### [What to work on]
Find each row below that contains the word "друзей", and copy those rows out in full.
[Opening Task input section]
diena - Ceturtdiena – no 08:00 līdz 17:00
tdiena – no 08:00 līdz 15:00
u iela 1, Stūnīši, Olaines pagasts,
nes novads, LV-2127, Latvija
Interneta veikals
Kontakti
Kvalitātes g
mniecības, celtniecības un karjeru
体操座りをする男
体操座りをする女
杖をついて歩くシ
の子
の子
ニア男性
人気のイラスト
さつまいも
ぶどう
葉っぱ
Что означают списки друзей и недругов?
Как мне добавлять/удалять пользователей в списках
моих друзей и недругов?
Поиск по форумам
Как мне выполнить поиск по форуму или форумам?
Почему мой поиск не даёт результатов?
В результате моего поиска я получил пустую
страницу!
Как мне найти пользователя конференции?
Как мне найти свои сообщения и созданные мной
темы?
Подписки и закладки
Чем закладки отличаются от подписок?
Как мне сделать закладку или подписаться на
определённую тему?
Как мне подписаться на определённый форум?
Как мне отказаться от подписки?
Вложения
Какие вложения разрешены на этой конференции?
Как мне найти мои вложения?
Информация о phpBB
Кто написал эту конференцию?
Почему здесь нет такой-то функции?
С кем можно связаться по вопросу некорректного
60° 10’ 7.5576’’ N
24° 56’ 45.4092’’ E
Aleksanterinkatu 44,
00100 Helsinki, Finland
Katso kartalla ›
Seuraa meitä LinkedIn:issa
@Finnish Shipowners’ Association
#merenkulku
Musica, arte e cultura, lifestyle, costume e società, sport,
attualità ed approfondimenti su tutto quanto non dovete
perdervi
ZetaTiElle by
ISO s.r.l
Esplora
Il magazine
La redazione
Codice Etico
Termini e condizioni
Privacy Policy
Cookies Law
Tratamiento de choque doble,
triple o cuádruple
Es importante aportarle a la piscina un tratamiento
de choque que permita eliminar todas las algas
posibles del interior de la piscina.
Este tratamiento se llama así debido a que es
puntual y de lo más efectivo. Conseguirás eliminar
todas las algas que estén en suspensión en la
[Closing Task input section]
### [Answer box]
Что означают списки друзей и недругов?
моих друзей и недругов?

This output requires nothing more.